_BRIEF_. Each entry has to be given again in its exact wording, and no picture may appear in the result.

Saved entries
+++

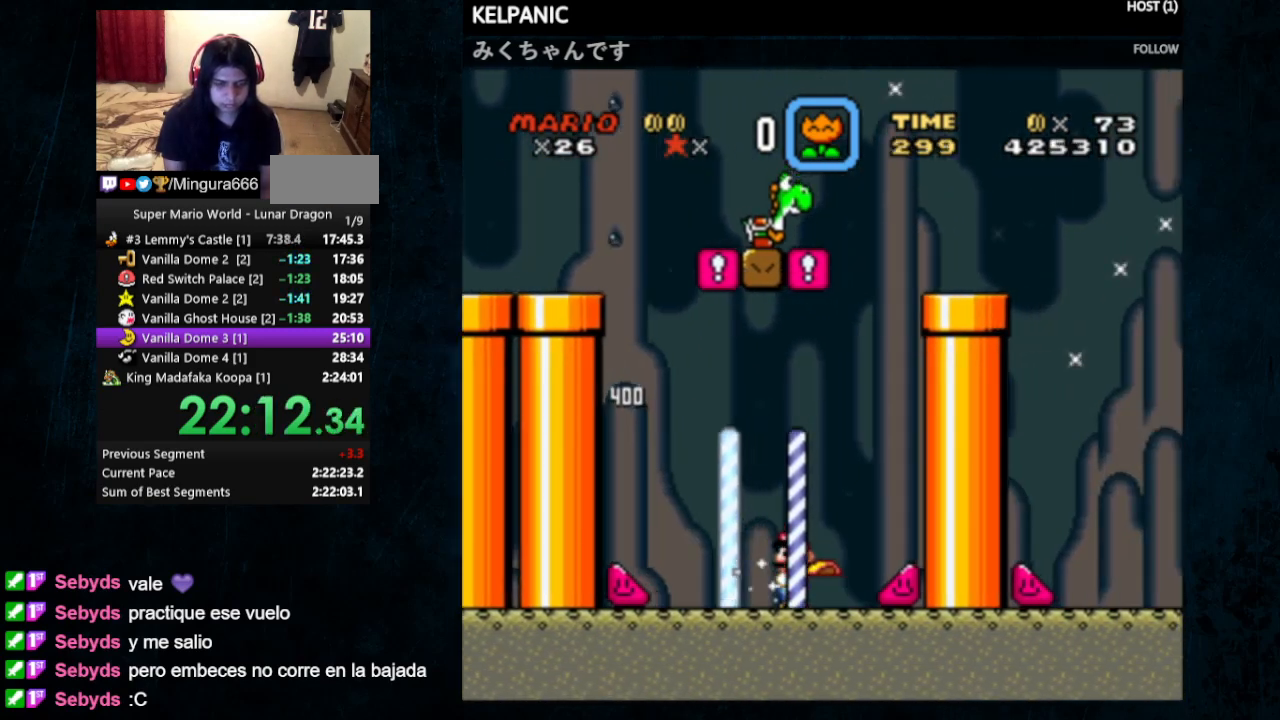
{"buttons": ["Y", "DPAD_LEFT"], "events": [[33, "DPAD_UP", "up"]]}
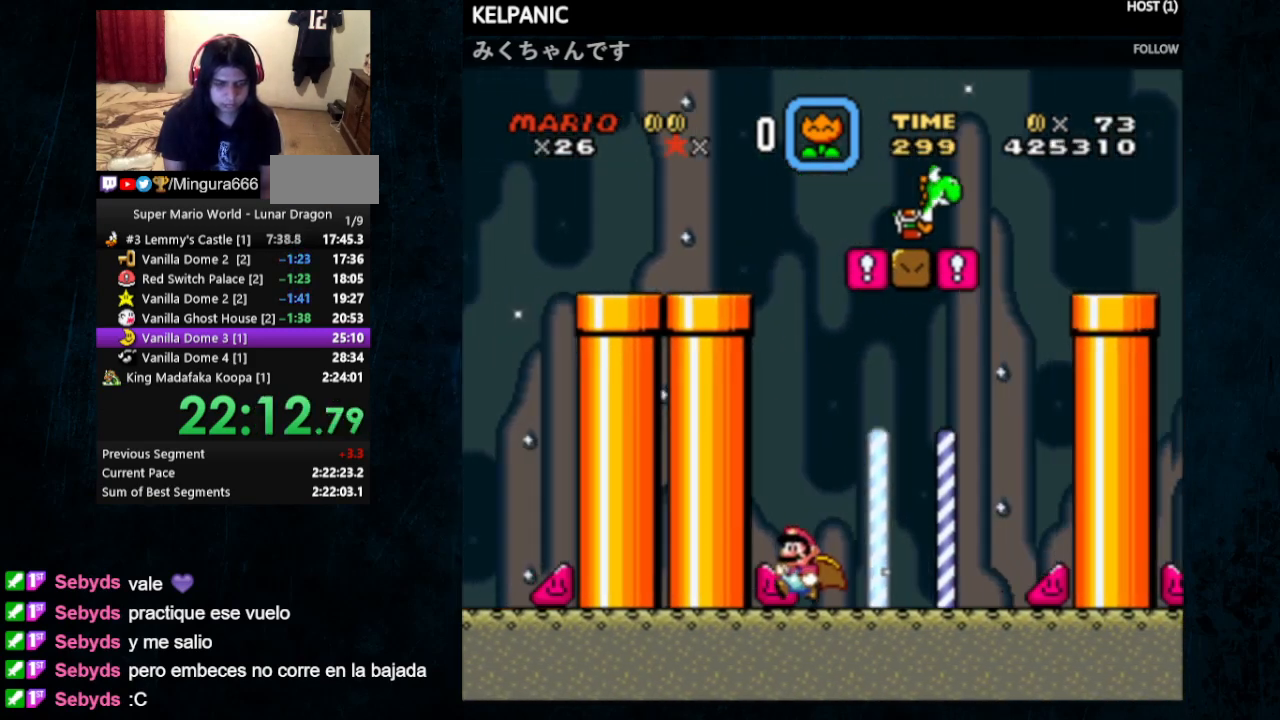
{"buttons": ["Y", "DPAD_LEFT"], "events": []}
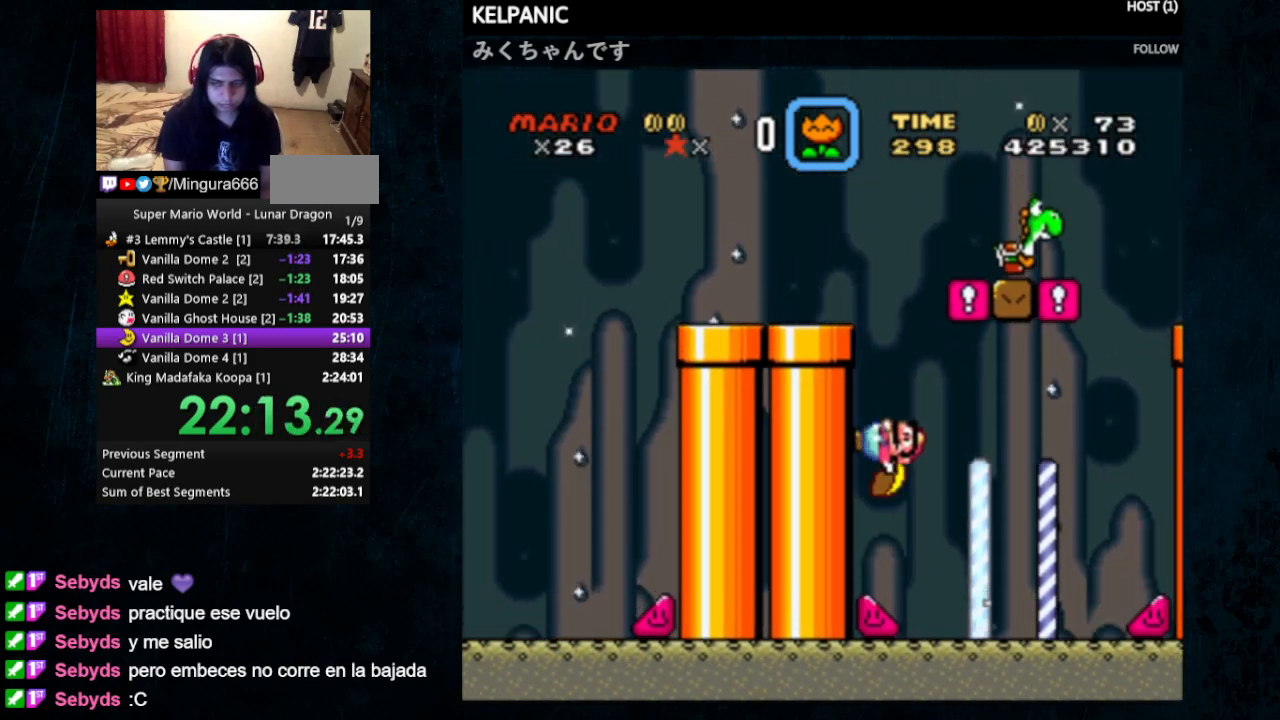
{"buttons": ["Y", "DPAD_RIGHT"], "events": [[33, "DPAD_UP", "down"], [200, "DPAD_UP", "up"], [267, "DPAD_UP", "down"], [300, "DPAD_LEFT", "up"], [333, "DPAD_RIGHT", "down"], [333, "DPAD_UP", "up"]]}
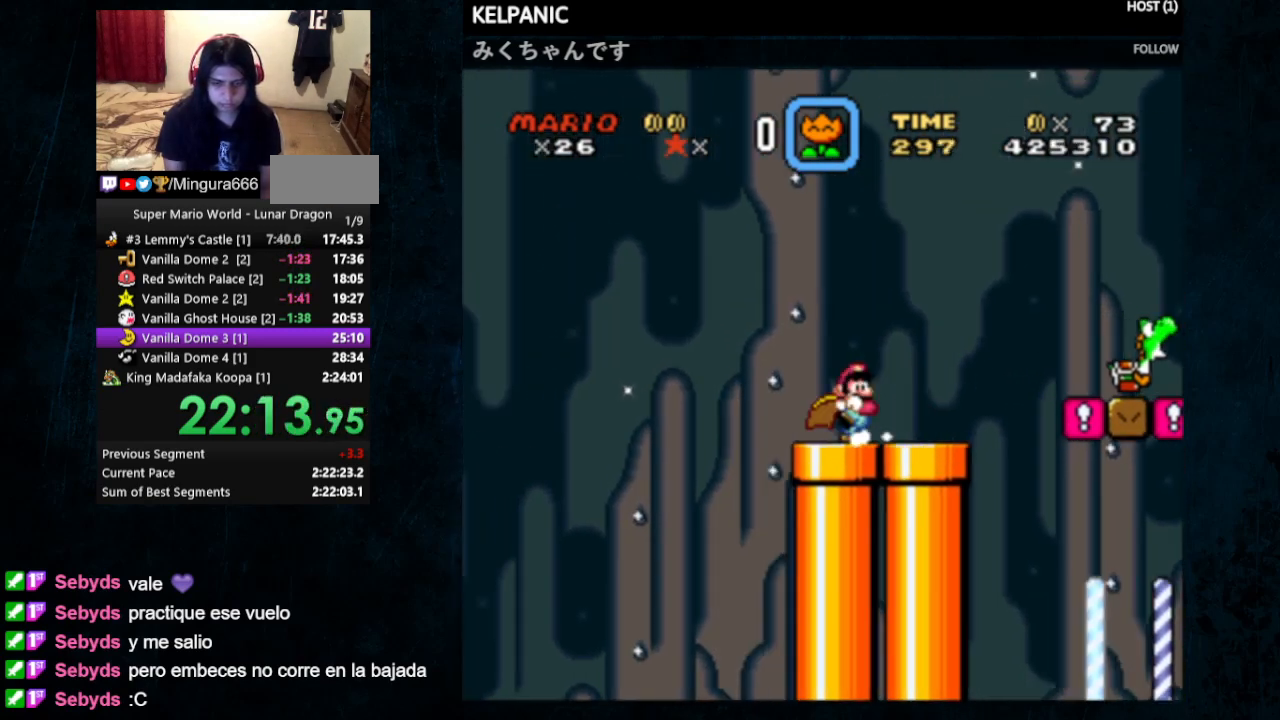
{"buttons": ["Y", "DPAD_RIGHT"], "events": [[367, "B", "down"], [433, "B", "up"]]}
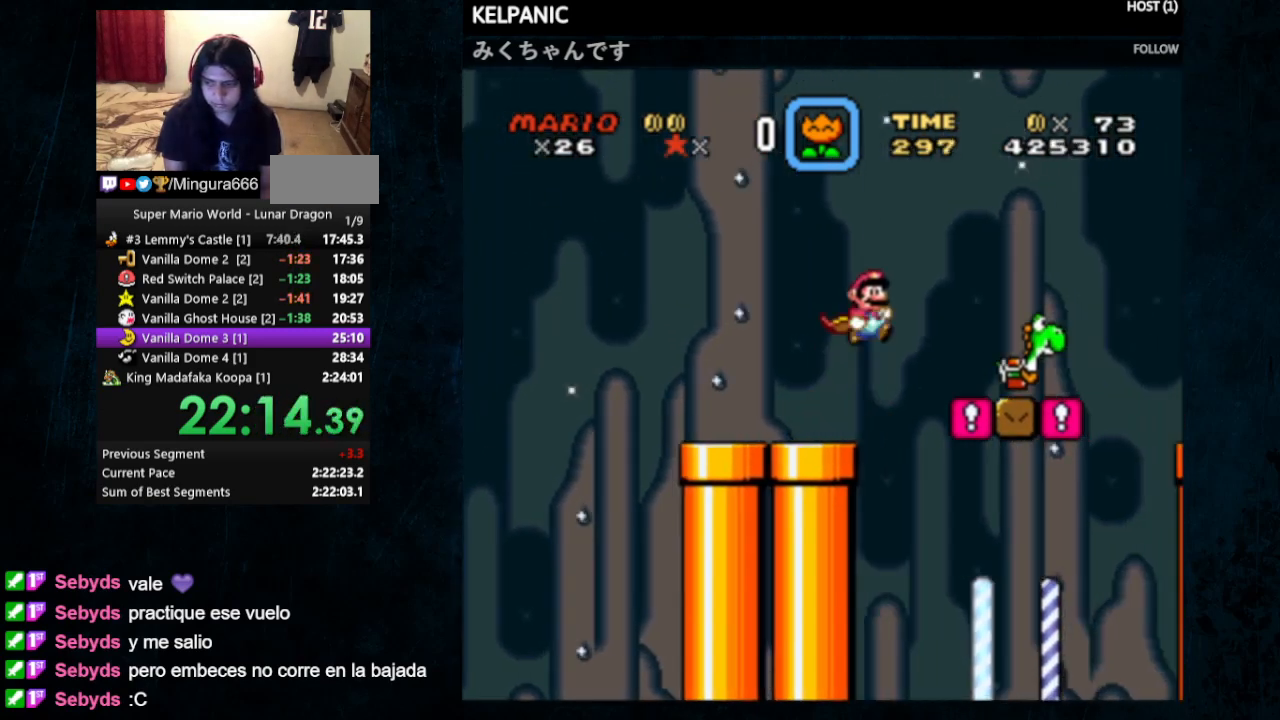
{"buttons": ["Y", "DPAD_LEFT"], "events": [[100, "DPAD_RIGHT", "up"], [300, "DPAD_LEFT", "down"]]}
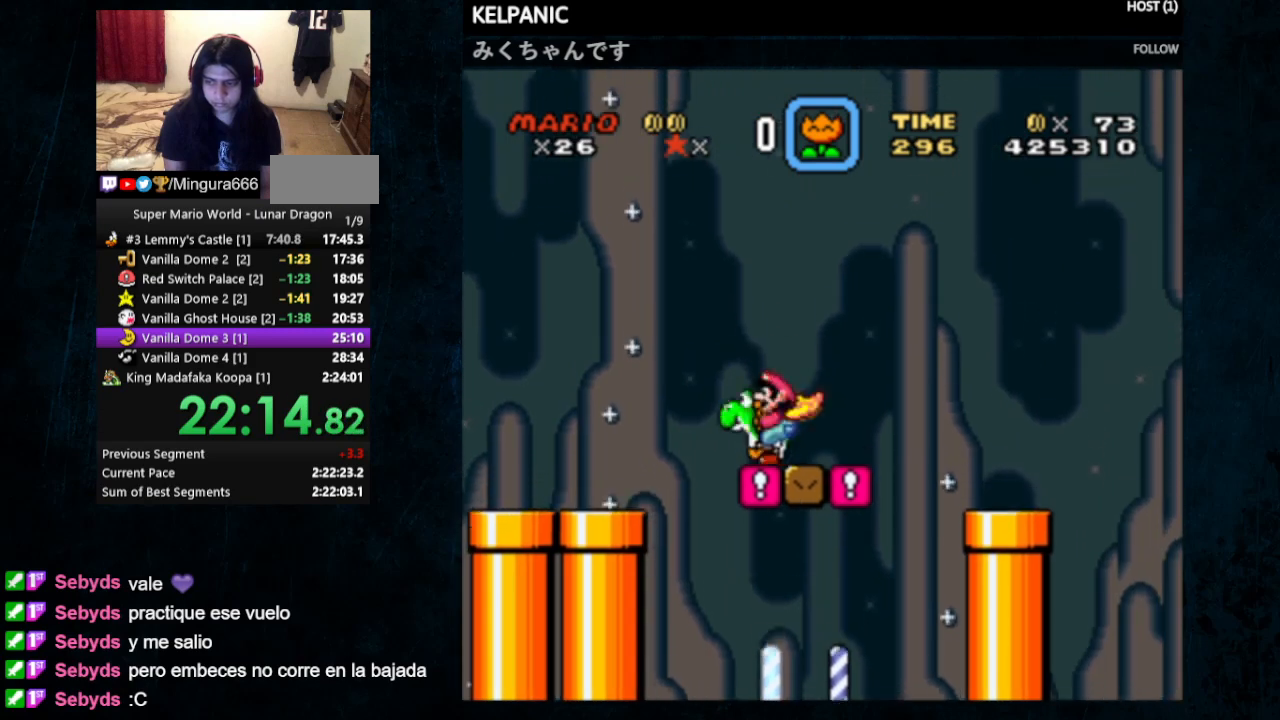
{"buttons": ["Y", "DPAD_RIGHT"], "events": [[33, "DPAD_LEFT", "up"], [33, "DPAD_RIGHT", "down"], [33, "DPAD_UP", "down"], [100, "B", "down"], [100, "DPAD_UP", "up"], [433, "B", "up"]]}
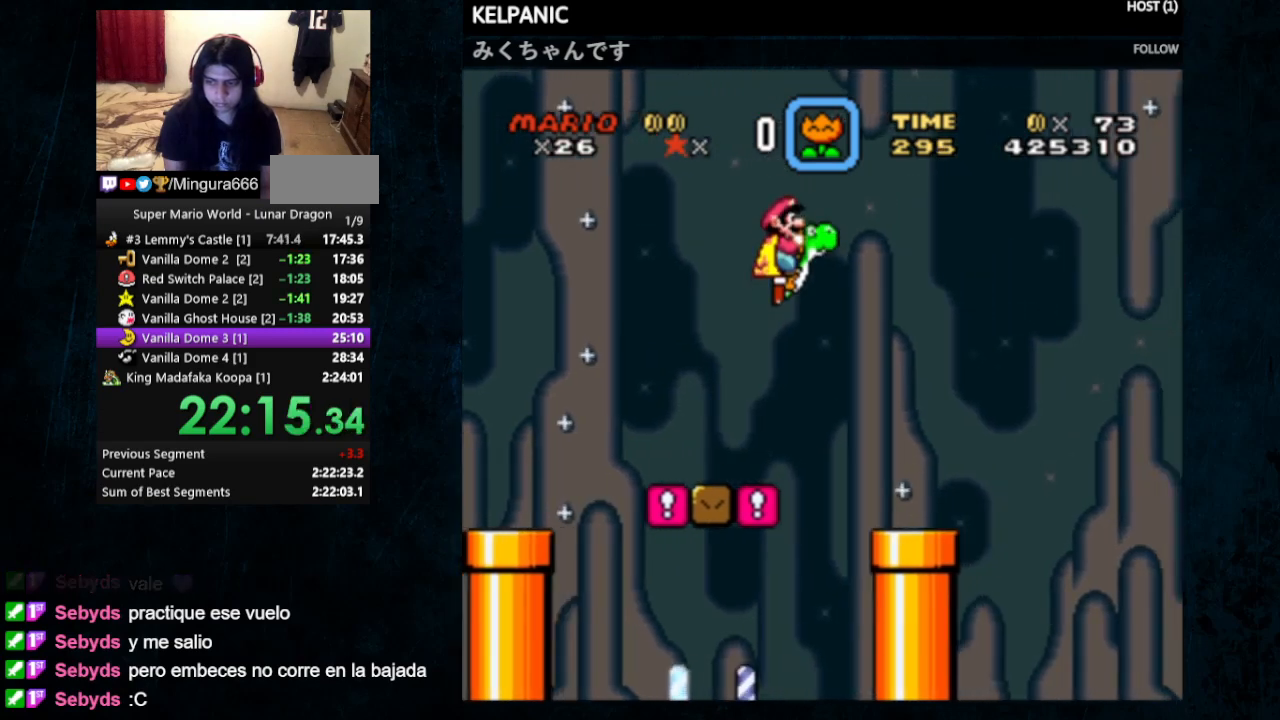
{"buttons": ["Y", "DPAD_RIGHT"], "events": []}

+++

_EXPECTED ANSWER_.
{"buttons": ["Y", "DPAD_LEFT"], "events": [[33, "DPAD_UP", "up"]]}
{"buttons": ["Y", "DPAD_LEFT"], "events": []}
{"buttons": ["Y", "DPAD_RIGHT"], "events": [[33, "DPAD_UP", "down"], [200, "DPAD_UP", "up"], [267, "DPAD_UP", "down"], [300, "DPAD_LEFT", "up"], [333, "DPAD_RIGHT", "down"], [333, "DPAD_UP", "up"]]}
{"buttons": ["Y", "DPAD_RIGHT"], "events": [[367, "B", "down"], [433, "B", "up"]]}
{"buttons": ["Y", "DPAD_LEFT"], "events": [[100, "DPAD_RIGHT", "up"], [300, "DPAD_LEFT", "down"]]}
{"buttons": ["Y", "DPAD_RIGHT"], "events": [[33, "DPAD_LEFT", "up"], [33, "DPAD_RIGHT", "down"], [33, "DPAD_UP", "down"], [100, "B", "down"], [100, "DPAD_UP", "up"], [433, "B", "up"]]}
{"buttons": ["Y", "DPAD_RIGHT"], "events": []}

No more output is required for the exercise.